Le lendemain matin, il lui remit une lettre pour mon père, le chargea de mille compliments et lui annonça qu'il pourrait partir quand il voudrait et que la voiture était prête.
Dermoncourt monta en voiture dans la cour ; Bonaparte et Joséphine étaient à une fenêtre et Berthier à la fenêtre voisine.
- Bon voyage ! cria Bonaparte à Dermoncourt.
- Merci, général, répondit celui-ci ; n'oubliez pas le 13 janvier, et défiez vous des délices de Capoue.
- Sois tranquille, lui cria le général en chef, je ne ferai point comme Annibal.
Voici la lettre que Bonaparte écrivait à mon père :

Armée d'Italie.                    République Française,
LibertéEgalité.
« Au quartier général de Milan, le 7 nivôse dimanche 28 décembre an V de la République une et indivisible.

« Bonaparte, général en chef de l'armée d'Italie, au général Dumas.
J'ai reçu la lettre que m'a apporté votre aide de camp ; il était impossible d'avoir plus à propos des renseignements plus essentiels. Vous aurez reçu l'ordre que je donne pour qu'on éloigne d'une lieue de Mantoue tous les habitants du pays ; et je ne doute pas que vous ne teniez la main à l'exécution de cet ordre, qui, quoiqu'un peu sévère, est très utile.
Je donne l'ordre pour qu'on prenne quelques précautions de l'autre côté du Pô ; ce projet de la cour de Vienne me parait insensé. Je vous prie de faire passé sous bonne escorte à Milan l'espion que vous avez arrête.
Je vous félicite de votre bon succès et en augure un meilleur. »
                    Bonaparte.

Le jour même du départ de Dermoncourt de Milan, l'armée française reçut l'ordre d'occuper les positions de Montebaldo, de la Corona et de Rivoli.
Le 5 janvier, le général Alvintzy, quitta Bassano.
Le 6, Bonaparte fit occuper Bologne par sept mille hommes.
Le 11, Bonaparte se rendait sous les murs de Mantoue.
Le 12, l'armée autrichienne livre les combats de Saint-Michel et de la Corona et campe à Montebaldo.
Le 13, Joubert évacue la Corona et prend position à Rivoli, tandis que les Autrichiens occupent Bevilacqua.
Enfin, le 14, Bonaparte visite le plateau de Rivoli, sur lequel il était arrivé à deux heures du matin.
C'était là qu'allait se livrer la bataille prédite.
On en sait les résultats.
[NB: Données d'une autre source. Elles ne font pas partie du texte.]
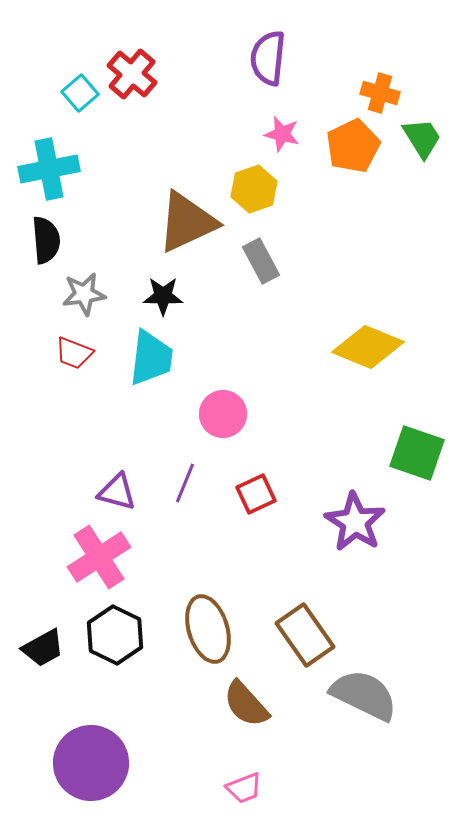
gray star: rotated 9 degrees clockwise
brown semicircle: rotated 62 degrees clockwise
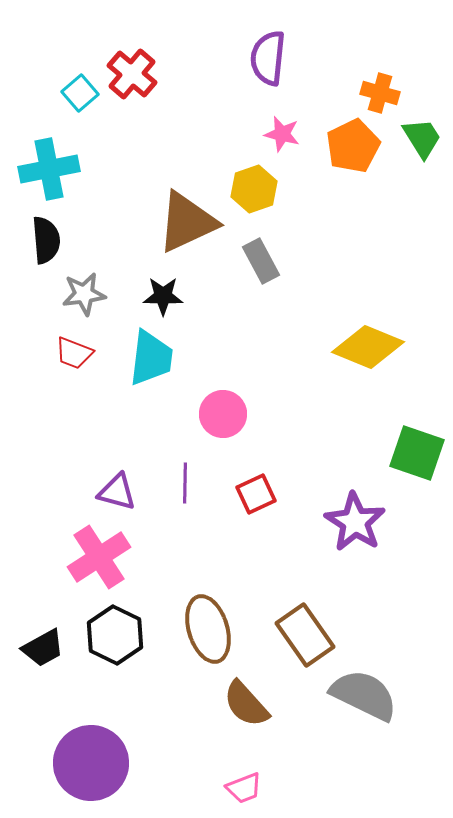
purple line: rotated 21 degrees counterclockwise
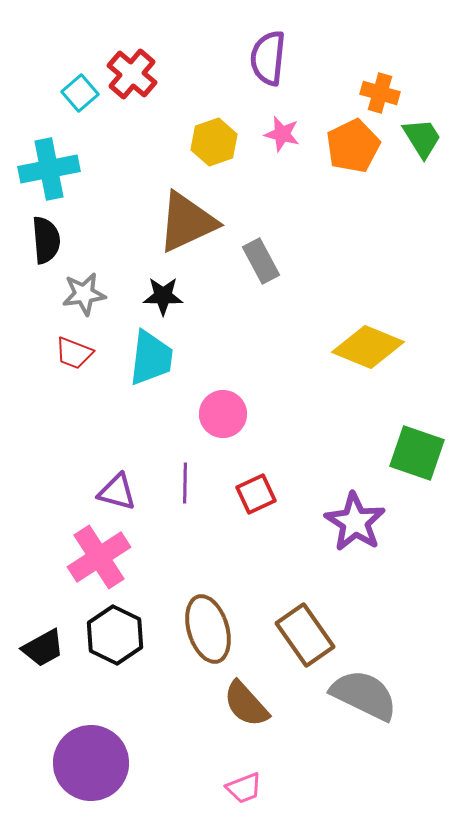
yellow hexagon: moved 40 px left, 47 px up
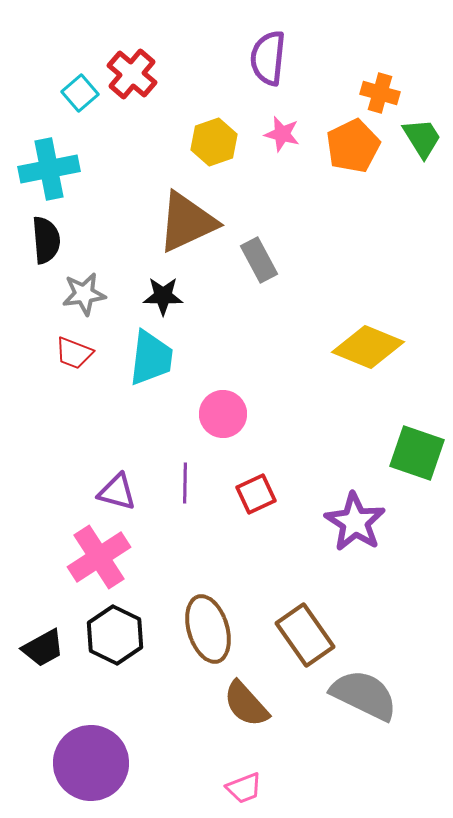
gray rectangle: moved 2 px left, 1 px up
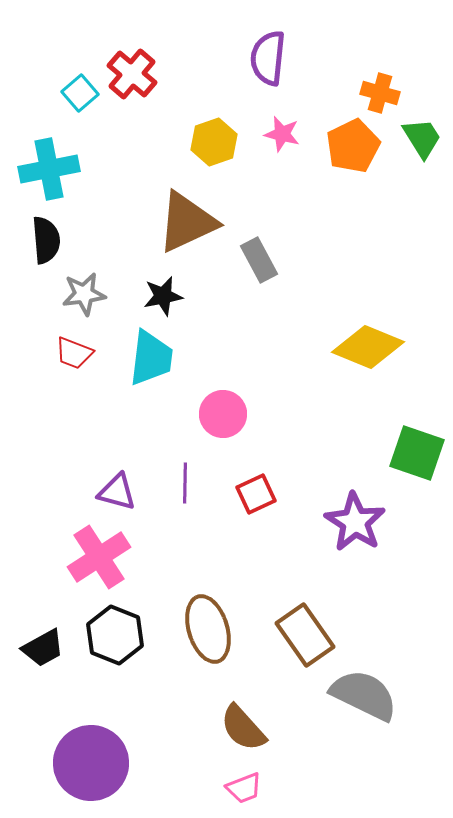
black star: rotated 12 degrees counterclockwise
black hexagon: rotated 4 degrees counterclockwise
brown semicircle: moved 3 px left, 24 px down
Quarante-cinq mille Autrichiens avaient engagé la bataille à huit heures du matin.
A cinq heures du soir, on les cherchait vainement ; on eût dit qu'un tremblement de terre les avait engloutis ; on en avait fini d'un seul coup avec Alvintzy.
Restait Provera.
Provera suivait le plan indiqué dans la lettre interceptée par mon père. Il s'est dérobé à Augereau, il a jeté un pont à Anghiari, un peu au-dessus de Legnago. Il marche sur Mantoue, qu'il vient ravitailler avec neuf ou dix mille hommes.
Augereau a appris son passage ; il se jette sur ses derrières, lui prend deux mille hommes ; mais, avec les sept mille qui lui restent, Provera continue sa route.
Heureusement, Bonaparte apprend ces détails à Castelnovo. Il est à distance égale de Mantoue, il commande des Français, il arrivera donc avant Provera.
S'il n'arrive pas et que la garnison fasse la sortie demandée à Wurmser par la lettre d'Alvintzy, le corps de blocus sera pris entre deux feux.
La division Masséna reçoit l'ordre de marcher au pas de course sur Mantoue, elle doit arriver le même soir.
Les réserves laissées à Villafranca feront la même route et avec la même vitesse.
Enfin, Bonaparte lui-même part au galop pour être rendu avant la nuit.
Maintenant, on peut voir par les lettres du général Serrurier à mon père ce qui se passait du côté de Mantoue et quelle activité régnait dans le camp français.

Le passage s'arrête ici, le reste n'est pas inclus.